In the 2004 film, Eternal Sunshine of the Spotless Mind, a heartbroken man played by Jim Carrey undergoes an experimental treatment to erase memories of his ex-girlfriend, played by Kate Winslet, following their painful breakup. When the film came out, using drugs or other technologies to meddle with memory, especially as a way of healing from a traumatic relationship, was not exactly feasible in the real world.

Early this year, though, a real-life technique for memory modification in response to heartbreak hit the newsstands. The coverage centered on Alain Brunet, a psychiatrist and expert in post-traumatic stress disorder at McGill University in Montreal, Canada. In his lab, Brunet works with victims of what he calls “romantic betrayals.” These can range from harassment by a former lover to sudden abandonment by a long-term partner. He uses a technique known as reconsolidation therapy, which combines a drug-based treatment with practical exercises to change the emotional content of disturbing recollections. “We don’t treat the symptoms,” Brunet says of his method, “we treat the memory.”

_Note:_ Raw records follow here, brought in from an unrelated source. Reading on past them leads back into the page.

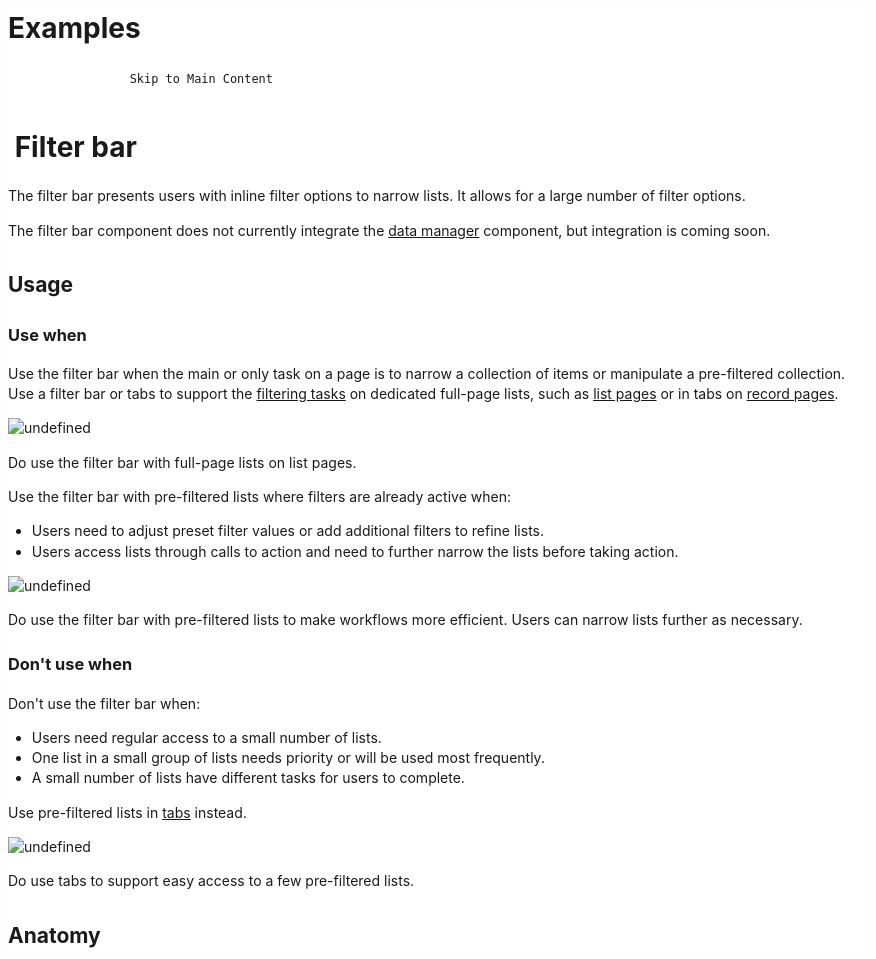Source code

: # Examples

                     Skip to Main Content

 Filter bar
==========

The filter bar presents users with inline filter options to narrow lists. It allows for a large number of filter options.

The filter bar component does not currently integrate the [data manager](/skyux/components/data-manager.md) component, but integration is coming soon.

Usage
------

### Use when

Use the filter bar when the main or only task on a page is to narrow a collection of items or manipulate a pre-filtered collection. Use a filter bar or tabs to support the [filtering tasks](/skyux/design/guidelines/filtering-lists.md) on dedicated full-page lists, such as [list pages](/skyux/design/guidelines/page-layouts/list-page.md) or in tabs on [record pages](/skyux/design/guidelines/page-layouts/record-page.md).

![undefined](https://sky.blackbaudcdn.net/skyuxapps/skyux/assets/img/guidelines/filteringrecords/full-page-context.9eb411599b85fa6f4db8d7bd047c56ca.png)

Do use the filter bar with full-page lists on list pages.

Use the filter bar with pre-filtered lists where filters are already active when:

*   Users need to adjust preset filter values or add additional filters to refine lists.
*   Users access lists through calls to action and need to further narrow the lists before taking action.

![undefined](https://sky.blackbaudcdn.net/skyuxapps/skyux/assets/img/guidelines/filteringrecords/pre-filtered-bar.f07731a9eaf12f820440ca81321a7e81.png)

Do use the filter bar with pre-filtered lists to make workflows more efficient. Users can narrow lists further as necessary.

### Don't use when

Don't use the filter bar when:

*   Users need regular access to a small number of lists.
*   One list in a small group of lists needs priority or will be used most frequently.
*   A small number of lists have different tasks for users to complete.

Use pre-filtered lists in [tabs](/skyux/components/tabs.md) instead.

![undefined](https://sky.blackbaudcdn.net/skyuxapps/skyux/assets/img/guidelines/filteringrecords/tab-filters-do.a85b9657b36b424fb17d4181a0055b86.png)

Do use tabs to support easy access to a few pre-filtered lists.

 Anatomy
--------
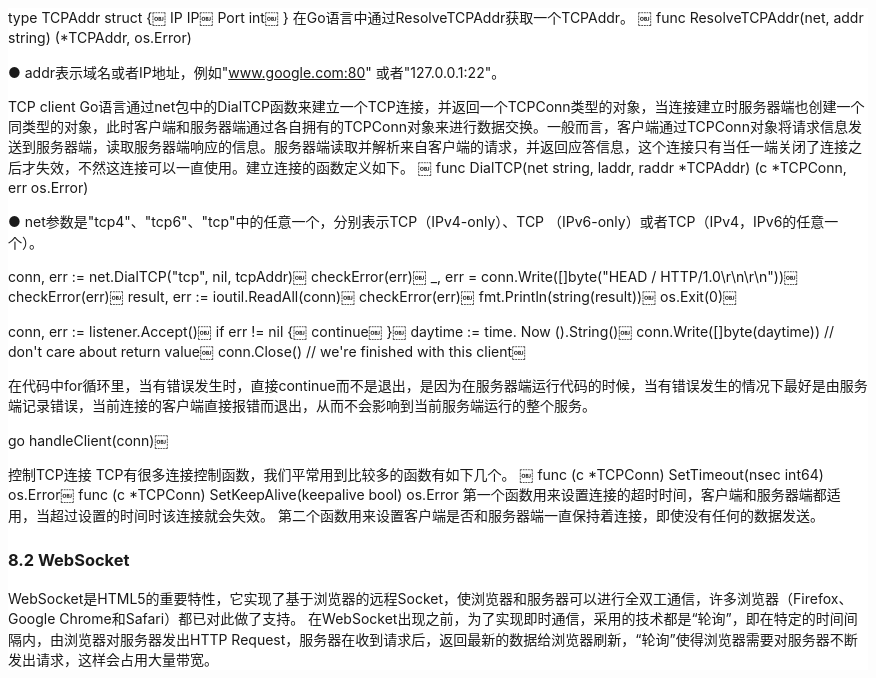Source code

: type TCPAddr struct {￼
            IP IP￼
            Port int￼
        }
在Go语言中通过ResolveTCPAddr获取一个TCPAddr。
￼
        func ResolveTCPAddr(net, addr string) (*TCPAddr, os.Error)

● addr表示域名或者IP地址，例如"www.google.com:80" 或者"127.0.0.1:22"。


TCP client
Go语言通过net包中的DialTCP函数来建立一个TCP连接，并返回一个TCPConn类型的对象，当连接建立时服务器端也创建一个同类型的对象，此时客户端和服务器端通过各自拥有的TCPConn对象来进行数据交换。一般而言，客户端通过TCPConn对象将请求信息发送到服务器端，读取服务器端响应的信息。服务器端读取并解析来自客户端的请求，并返回应答信息，这个连接只有当任一端关闭了连接之后才失效，不然这连接可以一直使用。建立连接的函数定义如下。
￼
        func DialTCP(net string, laddr, raddr *TCPAddr) (c *TCPConn, err os.Error)

● net参数是"tcp4"、"tcp6"、"tcp"中的任意一个，分别表示TCP（IPv4-only）、TCP （IPv6-only）或者TCP（IPv4，IPv6的任意一个）。


conn, err := net.DialTCP("tcp", nil, tcpAddr)￼
            checkError(err)￼
            _, err = conn.Write([]byte("HEAD / HTTP/1.0\r\n\r\n"))￼
            checkError(err)￼
            result, err := ioutil.ReadAll(conn)￼
            checkError(err)￼
            fmt.Println(string(result))￼
            os.Exit(0)￼

conn, err := listener.Accept()￼
                if err != nil {￼
                    continue￼
                }￼
                daytime := time. Now ().String()￼
                conn.Write([]byte(daytime)) // don't care about return value￼
                conn.Close()                 // we're finished with this client￼

在代码中for循环里，当有错误发生时，直接continue而不是退出，是因为在服务器端运行代码的时候，当有错误发生的情况下最好是由服务端记录错误，当前连接的客户端直接报错而退出，从而不会影响到当前服务端运行的整个服务。

go handleClient(conn)￼

控制TCP连接
TCP有很多连接控制函数，我们平常用到比较多的函数有如下几个。
￼
        func (c *TCPConn) SetTimeout(nsec int64) os.Error￼
        func (c *TCPConn) SetKeepAlive(keepalive bool) os.Error
第一个函数用来设置连接的超时时间，客户端和服务器端都适用，当超过设置的时间时该连接就会失效。
第二个函数用来设置客户端是否和服务器端一直保持着连接，即使没有任何的数据发送。

### 8.2 WebSocket

WebSocket是HTML5的重要特性，它实现了基于浏览器的远程Socket，使浏览器和服务器可以进行全双工通信，许多浏览器（Firefox、Google Chrome和Safari）都已对此做了支持。
在WebSocket出现之前，为了实现即时通信，采用的技术都是“轮询”，即在特定的时间间隔内，由浏览器对服务器发出HTTP Request，服务器在收到请求后，返回最新的数据给浏览器刷新，“轮询”使得浏览器需要对服务器不断发出请求，这样会占用大量带宽。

Unlike the fictional staff of Lacuna, Inc., the memory-erasure firm in Eternal Sunshine of the Spotless Mind, Brunet and his collaborators stop short of trying to “delete” traumatic memories altogether. “You don’t forget your memory,” Brunet stresses, asking, “Who would want to forget their love story?” Rather, the goal of the therapy is to keep the memory intact while removing its traumatic aspects. Here is how this works:

An hour before a therapy session, the patient is given a dose—between 50 mg and 80 mg—of a beta-blocker called propranolol, and is asked to write a summary of the traumatic experience, following a strict format: a first-person text in the present tense that describes at least five physical sensations felt at the time of the event. By reading the summary out loud, the patient “reactivates” the memory, and does so over four to six weekly sessions, under the influence of propranolol. At every reading, the memory is “recorded again” while the drug suppresses the pain it contains.